The crustacean’s ability to survive at low temperatures will determine whether or not it will be able to establish itself in Antarctica, where it could become a problem for local communities.

In 2010, American scientists found a female specimen with eggs on the Antarctic Peninsula.

The crab, Halicarcinus planatus, is a small crustacean dwelling off the southern tip of South America, including the regions of Aysén and Magallanes and the sub-Antarctic islands of the Southern Ocean (Malvinas, Marion, Crozet, Kerguelen, and Macquarie). This species is able to reduce the magnesium concentrations in its body, allowing it to live and develop in areas with extreme temperatures.

The discovery of a Halicarcinus planatus specimen in the Antarctic led Zambra López, a PhD student at the Universidad de Chile, to join with the Research Center Dynamics of High Latitudes Marine Ecosystems (IDEAL) of the Universidad Austral de Chile in order to study and determine the crab’s thermal tolerance for Antarctic temperatures.

“Eight years ago, an American researcher found a female of this species with eggs on Deception Island, in the Antarctic Peninsula (south of the South Shetland Islands),” says Lopez.

The presence of this crab in Antarctica could be random. However, at some point in time, the crab could also become present in high densities, in which case, Halicarcinus planatus would become an invasive species.

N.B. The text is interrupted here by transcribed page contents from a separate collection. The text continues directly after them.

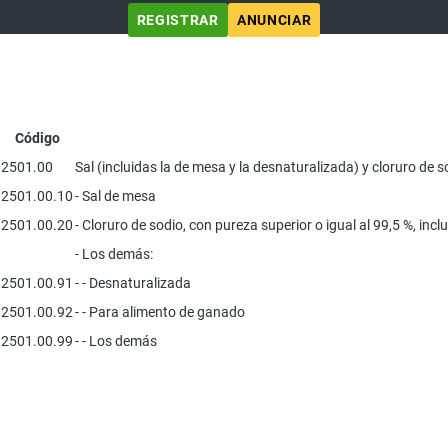
REGISTRAR
ANUNCIAR
Código
2501.00
Sal (incluidas la de mesa y la desnaturalizada) y cloruro de
2501.00.10
- Sal de mesa
2501.00.20
- Cloruro de sodio, con pureza superior o igual al 99,5 %, inc
- Los demás:
2501.00.91
- - Desnaturalizada
2501.00.92
- - Para alimento de ganado
2501.00.99
- - Los demás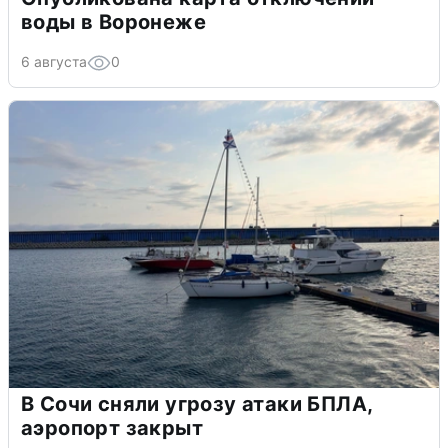
воды в Воронеже
6 августа
0
В Сочи сняли угрозу атаки БПЛА,
аэропорт закрыт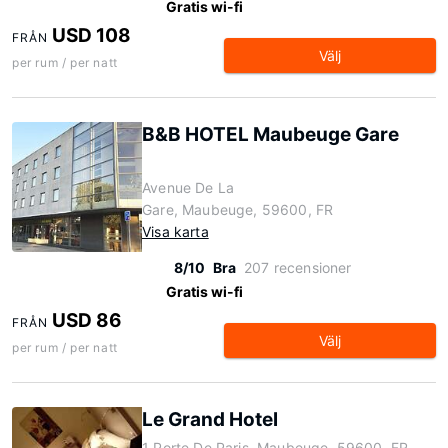
Gratis wi-fi
USD 108
FRÅN
Välj
per rum / per natt
B&B HOTEL Maubeuge Gare
Avenue De La
Gare, Maubeuge, 59600, FR
Visa karta
8/10
Bra
207 recensioner
Gratis wi-fi
USD 86
FRÅN
Välj
per rum / per natt
Le Grand Hotel
1 Porte De Paris, Maubeuge, 59600, FR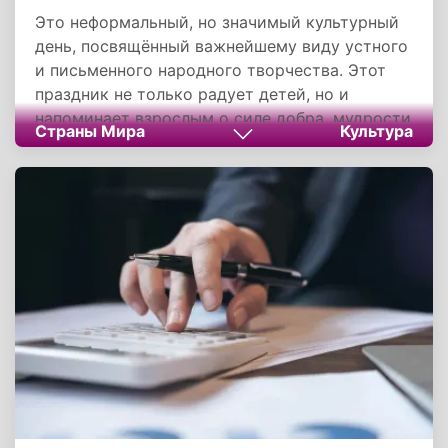
Это неформальный, но значимый культурный
день, посвящённый важнейшему виду устного
и письменного народного творчества. Этот
праздник не только радует детей, но и
напоминает взрослым о силе добра, мудрости
Страны Мира
Культура
и веры в чудеса. Он показывает, что сказка
остаётся актуальной во все времена,
поскольку помогает формировать
нравственные ориентиры и сохранять
культурную память народов.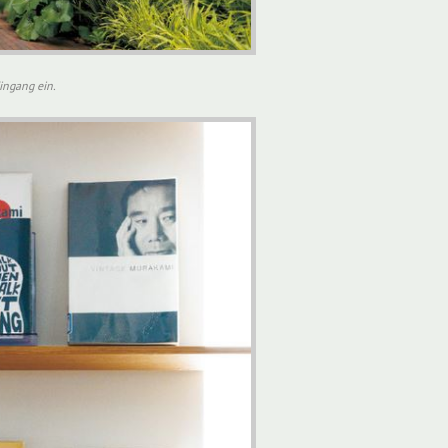
ingang ein.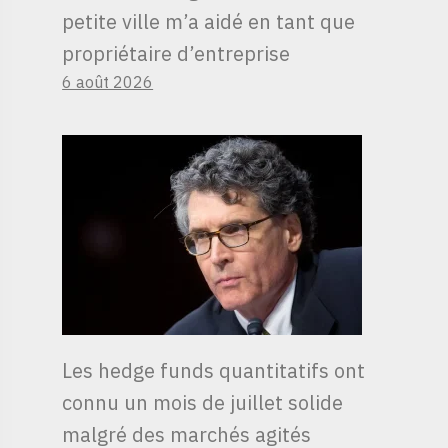
petite ville m’a aidé en tant que
propriétaire d’entreprise
6 août 2026
Les hedge funds quantitatifs ont
connu un mois de juillet solide
malgré des marchés agités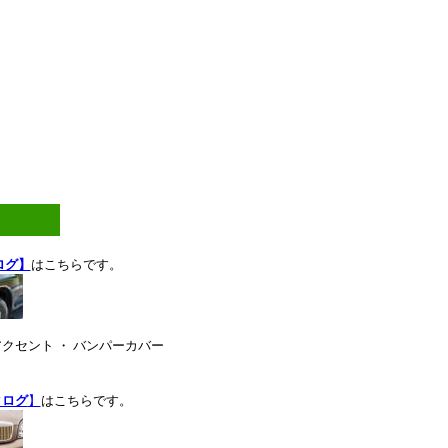
ログ】
はこちらです。
 アクセント ・ バンパーカバー
タログ
】
はこちらです。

“The factors that are happening today – such as climate change, which favors increasing temperatures in Antarctic waters, and increased traffic by ships carrying ballast water – could help this crab enter and settle in shallow Antarctica waters,” explained López, whose doctoral thesis is sponsored by Dr. Elie Poulin, an academic at the Universidad de Chile and co-sponsored by Dr. Luis Vargas-Chacoff, IDEAL Center researcher and academic from the Universidad Austral de Chile, and Dr. Karin Gérard, associate researcher at the Universidad de Magallanes (UMAG).

Karin Gérad and Zambra López extracting Halicarcinus planatus specimens.

Gérard also notes: “Now we are going to see if the crustaceans that are in the sub-Antarctic zone are able to reach the Antarctic; we have to evaluate their dispersal capacity and if they can survive the climatic conditions there.”

The genetic study relies on samples collected by diving in the Magallanes and Aysén regions and the Falkland (Malvinas) and Kerguelen islands, as well as specimens from New Zealand. The specimens will be exposed to different Antarctic temperatures (from 5 to -1° C degrees) in order to determine their survival capacity.

The results of the Halicarcinus planatus physiology experiments will be presented between the second half of 2018 and the first semester of 2019, allowing the research team to further their knowledge of this species that has been poorly studied at international level, has survived great climatic changes, and could be a key component of the Antarctic continent’s ecosystem.

“This study will indicate not only the ability of this crab to survive but also the physiological changes that occur at low temperatures,” concluded Dr. Vargas-Chacoff.